Classification Tree (6%) Plumbing Inc. has been selling plumbing supplies for the last 20 years. The owner, Joe, decides that it is time to diversify by adding gardening tools to the products.
Having had success using customer data to build predictive models to guide direct mail campaigns for special plumbing offers, he considers that data mining could help him to identify a subset of customers who should be good prospects for his new set of products.
Is Joe ready to solve this as a supervised learning problem?
Explain your reasoning. If yes - what would you suggest as the target variable?
If no - why not? Information Gain Consider the example on page 23 in the lecture note for Session 3 (the same figure is on page 49 in the textbook).
We calculated information gain from splitting the population based on Body Shape. The procedure is demonstrated in the lecture note and in the textbook. As an assignment, you will calculate the information gain from Body Color.

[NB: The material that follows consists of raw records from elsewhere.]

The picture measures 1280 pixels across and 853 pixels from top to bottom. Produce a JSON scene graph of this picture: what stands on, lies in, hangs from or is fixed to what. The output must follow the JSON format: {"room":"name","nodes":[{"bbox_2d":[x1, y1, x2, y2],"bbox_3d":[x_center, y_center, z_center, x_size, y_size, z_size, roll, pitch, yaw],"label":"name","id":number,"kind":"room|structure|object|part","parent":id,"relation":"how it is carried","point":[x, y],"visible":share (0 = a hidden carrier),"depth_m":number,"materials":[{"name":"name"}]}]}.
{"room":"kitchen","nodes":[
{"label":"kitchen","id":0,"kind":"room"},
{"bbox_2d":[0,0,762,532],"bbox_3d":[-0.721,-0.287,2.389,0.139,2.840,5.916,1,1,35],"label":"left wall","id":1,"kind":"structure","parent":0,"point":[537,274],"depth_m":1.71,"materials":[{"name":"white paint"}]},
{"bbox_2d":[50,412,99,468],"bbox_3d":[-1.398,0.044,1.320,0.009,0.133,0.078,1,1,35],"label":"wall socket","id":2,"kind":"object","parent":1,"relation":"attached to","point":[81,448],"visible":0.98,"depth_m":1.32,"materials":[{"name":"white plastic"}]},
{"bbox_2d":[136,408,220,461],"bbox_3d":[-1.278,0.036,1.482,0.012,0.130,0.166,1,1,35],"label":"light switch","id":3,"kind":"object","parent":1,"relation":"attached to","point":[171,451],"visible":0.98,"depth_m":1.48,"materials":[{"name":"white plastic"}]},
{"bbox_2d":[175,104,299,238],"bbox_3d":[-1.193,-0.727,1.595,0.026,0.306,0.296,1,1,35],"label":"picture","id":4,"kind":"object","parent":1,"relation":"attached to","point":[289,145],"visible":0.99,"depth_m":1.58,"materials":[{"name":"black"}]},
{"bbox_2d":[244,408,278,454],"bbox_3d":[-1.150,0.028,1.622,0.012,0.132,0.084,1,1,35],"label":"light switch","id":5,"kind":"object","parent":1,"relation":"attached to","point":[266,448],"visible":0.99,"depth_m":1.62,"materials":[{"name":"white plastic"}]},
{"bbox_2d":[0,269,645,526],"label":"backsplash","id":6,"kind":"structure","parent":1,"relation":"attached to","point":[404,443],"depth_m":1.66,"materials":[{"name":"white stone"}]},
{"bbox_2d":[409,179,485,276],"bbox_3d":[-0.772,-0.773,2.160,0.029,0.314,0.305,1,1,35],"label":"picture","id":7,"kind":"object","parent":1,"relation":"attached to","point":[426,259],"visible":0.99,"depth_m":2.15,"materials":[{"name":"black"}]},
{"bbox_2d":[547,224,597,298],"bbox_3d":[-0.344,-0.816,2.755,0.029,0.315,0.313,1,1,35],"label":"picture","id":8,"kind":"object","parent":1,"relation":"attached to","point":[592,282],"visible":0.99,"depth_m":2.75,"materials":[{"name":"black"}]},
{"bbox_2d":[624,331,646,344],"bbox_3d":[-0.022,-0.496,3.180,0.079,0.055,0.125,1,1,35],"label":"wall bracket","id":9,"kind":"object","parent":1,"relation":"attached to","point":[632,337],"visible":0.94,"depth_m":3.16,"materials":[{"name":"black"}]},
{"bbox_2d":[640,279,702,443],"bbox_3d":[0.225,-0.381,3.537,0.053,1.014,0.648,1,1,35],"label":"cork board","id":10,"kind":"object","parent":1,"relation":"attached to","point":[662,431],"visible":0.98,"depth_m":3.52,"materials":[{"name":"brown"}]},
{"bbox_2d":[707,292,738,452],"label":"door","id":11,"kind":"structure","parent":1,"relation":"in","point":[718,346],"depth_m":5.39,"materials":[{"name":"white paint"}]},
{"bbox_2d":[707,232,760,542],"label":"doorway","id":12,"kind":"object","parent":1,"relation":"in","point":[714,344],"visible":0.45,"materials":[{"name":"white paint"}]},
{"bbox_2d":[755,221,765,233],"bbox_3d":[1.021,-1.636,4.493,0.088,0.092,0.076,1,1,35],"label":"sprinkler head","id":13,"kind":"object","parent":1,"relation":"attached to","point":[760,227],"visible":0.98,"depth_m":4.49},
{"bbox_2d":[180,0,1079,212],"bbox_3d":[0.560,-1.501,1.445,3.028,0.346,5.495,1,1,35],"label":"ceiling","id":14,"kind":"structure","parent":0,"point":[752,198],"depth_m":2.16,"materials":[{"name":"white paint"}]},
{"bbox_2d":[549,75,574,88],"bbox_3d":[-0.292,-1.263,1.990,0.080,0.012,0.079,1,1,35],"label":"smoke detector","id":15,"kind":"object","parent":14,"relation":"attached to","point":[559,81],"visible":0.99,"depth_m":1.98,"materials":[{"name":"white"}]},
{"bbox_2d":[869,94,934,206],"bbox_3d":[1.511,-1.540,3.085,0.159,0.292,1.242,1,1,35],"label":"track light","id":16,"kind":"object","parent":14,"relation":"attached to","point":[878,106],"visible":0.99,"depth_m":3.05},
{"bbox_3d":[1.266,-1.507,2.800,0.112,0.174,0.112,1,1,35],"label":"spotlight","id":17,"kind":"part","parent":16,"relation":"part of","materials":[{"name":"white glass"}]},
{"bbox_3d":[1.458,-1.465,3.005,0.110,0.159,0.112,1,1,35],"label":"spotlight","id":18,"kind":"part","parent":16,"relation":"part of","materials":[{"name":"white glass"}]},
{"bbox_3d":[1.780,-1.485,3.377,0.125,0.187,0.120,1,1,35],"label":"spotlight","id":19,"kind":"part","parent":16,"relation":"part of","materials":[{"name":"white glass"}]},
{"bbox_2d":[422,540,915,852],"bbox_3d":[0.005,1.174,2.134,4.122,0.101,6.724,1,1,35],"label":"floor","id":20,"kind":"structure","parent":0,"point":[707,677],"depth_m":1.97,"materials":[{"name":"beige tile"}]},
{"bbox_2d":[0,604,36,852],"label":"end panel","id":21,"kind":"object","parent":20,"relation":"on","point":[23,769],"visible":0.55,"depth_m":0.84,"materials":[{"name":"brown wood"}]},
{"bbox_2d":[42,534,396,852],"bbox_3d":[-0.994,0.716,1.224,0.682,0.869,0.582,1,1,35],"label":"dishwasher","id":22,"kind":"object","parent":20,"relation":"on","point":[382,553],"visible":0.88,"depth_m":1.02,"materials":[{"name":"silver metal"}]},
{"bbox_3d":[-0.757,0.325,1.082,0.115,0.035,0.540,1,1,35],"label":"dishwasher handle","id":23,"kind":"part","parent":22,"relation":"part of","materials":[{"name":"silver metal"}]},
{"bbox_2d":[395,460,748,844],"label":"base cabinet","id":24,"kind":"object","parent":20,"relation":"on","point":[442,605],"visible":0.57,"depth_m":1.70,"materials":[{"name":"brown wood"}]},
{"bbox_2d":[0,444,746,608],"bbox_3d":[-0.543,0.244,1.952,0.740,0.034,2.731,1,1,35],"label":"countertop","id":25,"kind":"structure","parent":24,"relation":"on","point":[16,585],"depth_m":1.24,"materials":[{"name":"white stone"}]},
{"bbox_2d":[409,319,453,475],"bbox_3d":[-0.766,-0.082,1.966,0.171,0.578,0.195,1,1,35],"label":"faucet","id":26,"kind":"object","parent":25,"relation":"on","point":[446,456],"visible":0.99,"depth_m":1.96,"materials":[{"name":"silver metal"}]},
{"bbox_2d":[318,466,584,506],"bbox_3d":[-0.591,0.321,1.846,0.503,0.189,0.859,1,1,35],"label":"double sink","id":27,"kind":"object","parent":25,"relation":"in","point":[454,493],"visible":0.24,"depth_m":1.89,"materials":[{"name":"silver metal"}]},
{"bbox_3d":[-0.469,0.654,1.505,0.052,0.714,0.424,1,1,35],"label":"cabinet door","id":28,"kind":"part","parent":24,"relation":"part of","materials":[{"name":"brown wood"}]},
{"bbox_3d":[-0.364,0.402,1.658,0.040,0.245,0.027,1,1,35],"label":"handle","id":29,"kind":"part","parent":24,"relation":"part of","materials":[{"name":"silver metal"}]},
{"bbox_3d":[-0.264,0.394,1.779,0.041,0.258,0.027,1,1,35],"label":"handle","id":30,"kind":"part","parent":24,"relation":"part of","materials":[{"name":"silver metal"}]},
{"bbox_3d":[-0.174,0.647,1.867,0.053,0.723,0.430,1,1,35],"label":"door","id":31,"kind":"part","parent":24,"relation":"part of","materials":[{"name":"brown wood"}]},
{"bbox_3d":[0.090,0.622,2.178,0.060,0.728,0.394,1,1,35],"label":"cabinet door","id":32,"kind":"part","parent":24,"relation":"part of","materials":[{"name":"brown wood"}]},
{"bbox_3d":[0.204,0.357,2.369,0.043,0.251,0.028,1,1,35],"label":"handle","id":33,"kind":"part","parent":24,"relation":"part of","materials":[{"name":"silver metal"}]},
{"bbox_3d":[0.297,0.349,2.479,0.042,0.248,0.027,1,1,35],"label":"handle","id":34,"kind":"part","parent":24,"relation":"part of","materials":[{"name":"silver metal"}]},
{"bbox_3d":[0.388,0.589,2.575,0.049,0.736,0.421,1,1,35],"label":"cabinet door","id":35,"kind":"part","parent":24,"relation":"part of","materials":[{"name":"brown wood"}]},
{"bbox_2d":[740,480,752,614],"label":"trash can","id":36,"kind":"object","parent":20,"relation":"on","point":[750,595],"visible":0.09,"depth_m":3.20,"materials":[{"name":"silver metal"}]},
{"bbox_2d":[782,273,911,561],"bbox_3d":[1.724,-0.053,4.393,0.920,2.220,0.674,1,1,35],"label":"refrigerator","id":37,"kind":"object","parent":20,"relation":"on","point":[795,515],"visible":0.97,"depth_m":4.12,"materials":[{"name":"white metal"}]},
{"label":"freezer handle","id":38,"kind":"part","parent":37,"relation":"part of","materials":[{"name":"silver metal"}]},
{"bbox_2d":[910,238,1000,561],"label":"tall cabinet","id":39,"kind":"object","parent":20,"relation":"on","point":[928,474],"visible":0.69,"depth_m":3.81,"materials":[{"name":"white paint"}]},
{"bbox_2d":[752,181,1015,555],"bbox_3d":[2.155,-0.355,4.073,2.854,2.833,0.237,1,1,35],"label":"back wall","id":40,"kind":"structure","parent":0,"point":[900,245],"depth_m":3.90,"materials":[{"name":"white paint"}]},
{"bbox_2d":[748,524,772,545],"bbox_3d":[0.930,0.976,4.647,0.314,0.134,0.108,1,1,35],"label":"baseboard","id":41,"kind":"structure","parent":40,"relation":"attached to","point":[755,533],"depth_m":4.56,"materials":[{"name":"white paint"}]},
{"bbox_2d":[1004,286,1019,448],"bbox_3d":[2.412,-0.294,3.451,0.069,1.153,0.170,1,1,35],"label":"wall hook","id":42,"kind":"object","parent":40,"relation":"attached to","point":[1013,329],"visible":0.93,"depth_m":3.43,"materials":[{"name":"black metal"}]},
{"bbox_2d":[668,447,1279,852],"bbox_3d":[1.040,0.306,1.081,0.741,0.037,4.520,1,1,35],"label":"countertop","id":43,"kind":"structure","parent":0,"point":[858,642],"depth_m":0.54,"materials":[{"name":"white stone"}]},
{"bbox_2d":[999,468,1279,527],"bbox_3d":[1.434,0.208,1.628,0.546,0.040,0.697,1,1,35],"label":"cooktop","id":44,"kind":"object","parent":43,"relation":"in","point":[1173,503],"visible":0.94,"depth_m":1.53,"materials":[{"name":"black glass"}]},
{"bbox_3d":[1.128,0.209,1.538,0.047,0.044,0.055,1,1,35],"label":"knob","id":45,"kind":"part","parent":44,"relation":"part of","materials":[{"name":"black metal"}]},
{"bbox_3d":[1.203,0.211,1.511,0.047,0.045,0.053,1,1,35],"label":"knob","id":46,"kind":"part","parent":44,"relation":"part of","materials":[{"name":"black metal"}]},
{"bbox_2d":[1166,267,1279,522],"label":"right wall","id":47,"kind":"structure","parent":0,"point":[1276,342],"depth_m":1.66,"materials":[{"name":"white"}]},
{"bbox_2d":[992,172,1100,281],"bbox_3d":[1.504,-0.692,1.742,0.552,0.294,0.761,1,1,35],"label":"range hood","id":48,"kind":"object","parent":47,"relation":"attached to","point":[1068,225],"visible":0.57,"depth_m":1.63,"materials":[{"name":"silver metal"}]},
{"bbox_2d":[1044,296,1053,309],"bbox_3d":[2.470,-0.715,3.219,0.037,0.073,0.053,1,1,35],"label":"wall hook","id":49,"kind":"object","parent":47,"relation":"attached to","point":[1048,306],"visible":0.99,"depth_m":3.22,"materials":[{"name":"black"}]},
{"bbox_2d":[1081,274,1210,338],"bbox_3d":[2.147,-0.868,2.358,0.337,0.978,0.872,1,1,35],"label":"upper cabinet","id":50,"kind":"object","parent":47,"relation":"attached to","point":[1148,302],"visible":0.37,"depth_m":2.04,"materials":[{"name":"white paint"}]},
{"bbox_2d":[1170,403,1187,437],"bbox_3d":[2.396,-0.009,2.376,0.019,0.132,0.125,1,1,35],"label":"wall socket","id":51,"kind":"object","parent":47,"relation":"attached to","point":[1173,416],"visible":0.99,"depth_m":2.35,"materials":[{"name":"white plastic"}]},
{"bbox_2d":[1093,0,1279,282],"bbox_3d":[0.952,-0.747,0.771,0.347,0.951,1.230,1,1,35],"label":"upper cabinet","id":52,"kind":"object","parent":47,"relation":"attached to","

You already know the entropy of the population. Split the set on the values of Body Color and calculate the entropy of each subset. Using the entropy values of population and children (subsets), calculate the information gain from Body Color.
QWE case - Classification Tree Read the case document.
1) What is a target variable? In one or two sentences, please provide a definition for the target variable. Be as precise as possible.
2) Build a classification tree model using rpart for the problem you suggested in 1). Include all other variables in the dataset as explanatory variables in the model. Set cp=0.004. Plot a classification tree. Save and submit the image.
3) How will you interpret the model result? Describe your observation.